Dès la scène d’ouverture la patte de Dolan est perceptible. Là où l’on s’inquiète un peu plus, c’est dans le jeu des acteurs. Cette belle ribambelle de comédiens français sous la direction du jeune prodige canadien se fondra t-elle correctement dans son univers ? Alors qu’on commence avec un Gaspard Ulliel silencieux, une Nathalie Baye excentrique, une Marion Cotillard bégayante, un Vincent Cassel sarcastique, et une Léa Seydoux grossière, le doute s'installe et la question se pose bel et bien.
Mais si l’on fait confiance à Dolan, bercé par son impeccable maîtrise des très gros plans, les acteurs finissent par se fondre dans le décor et par trouver leur place dans ce cadre à la scénographie minutieusement travaillée. C’est pour moi tout le ressort du film : se laisser guider par Dolan, comme l’on fait les acteurs, afin de rentrer au cœur de l’histoire. Un pari audacieux face à des personnages aussi spéciaux, dans ce huis clos familial épuisant.
Juste la fin du monde repose sur une dichotomie entre les moments de cacophonie et les longs plans silencieux voire ralentis. Mêlant le brut au délicat, Dolan rythme l’histoire par les non-dits. Et si la mise en scène et le montage y sont pour beaucoup, le jeu des acteurs a la part belle. Car tous campent leur personnage avec justesse. Au plus proche du spectateur, Marion Cotillard, quelque peu extérieure à cette famille, est touchante malgré son hésitation et son bégaiement.

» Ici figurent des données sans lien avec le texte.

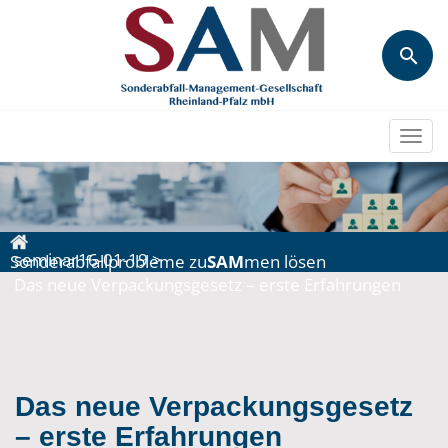
Togg
navi
seminar16-01-19
>
Sonderabfallprobleme zu
SAM
men lösen
Das neue Verpackungsgesetz – erste Erfahrungen
Das neue Verpackungsgesetz
– erste Erfahrungen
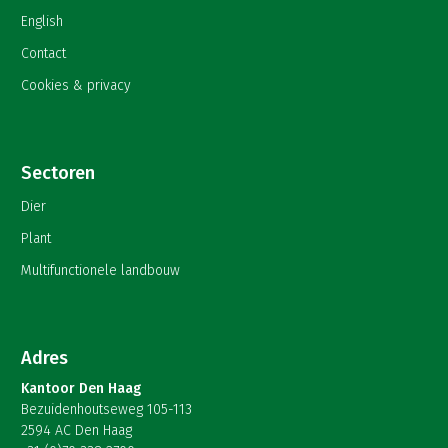
English
Contact
Cookies & privacy
Sectoren
Dier
Plant
Multifunctionele landbouw
Adres
Kantoor Den Haag
Bezuidenhoutseweg 105-113
2594 AC Den Haag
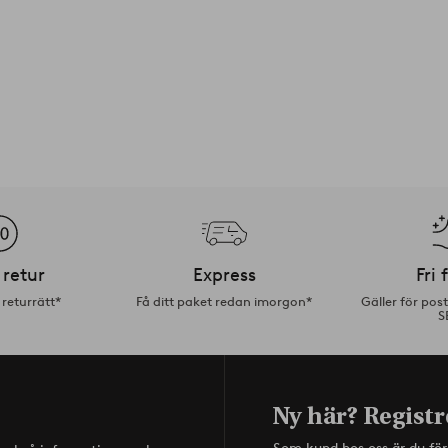
 retur
Express
Fri 
returrätt*
Få ditt paket redan imorgon*
Gäller för pos
S
Ny här? Registr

Léa Seydoux, attachante dans le rôle de la cadette, joue étonnamment juste dans ses crises de colère. Vincent Cassel reste impeccable dans le rôle du frère brut, incapable de communiquer avec les siens, tandis que Nathalie Baye joue avec grandiose celui de la mère aussi hystérique qu’extravagante. Enfin, Gaspard Ulliel, dans un personnage au mutisme quasi-complet, réussit à exprimer intensément les silences et la retenue de ce dernier.
L’histoire en elle-même (adaptée de la pièce de théâtre de Jean-Luc Lagarce) est touchante. Les membres de cette famille déchirée, dont on ne saura quel secret la hante, ne savent comment se dire qu’ils s’aiment. Les discussions vaines et pénibles de famille tranchent avec les moments plus intimes et privilégiés que Louis (Gaspard Ulliel) partage avec chacun. Les longs regards éloquents contrebalancent les crises de colère et de pleurs. La tirade sur les dimanche en famille, les confessions bidons, les moments d'insouciance rappelés, et la musique ringarde (nomanomayé) viennent adoucir la tension plus que palpable, aussi destructrice que la terrible nouvelle qui plane. C’est toute cette réalisation oscillant d’un bout à l’autre qui bouleverse, et prouve une fois encore tout ce dont Dolan est capable.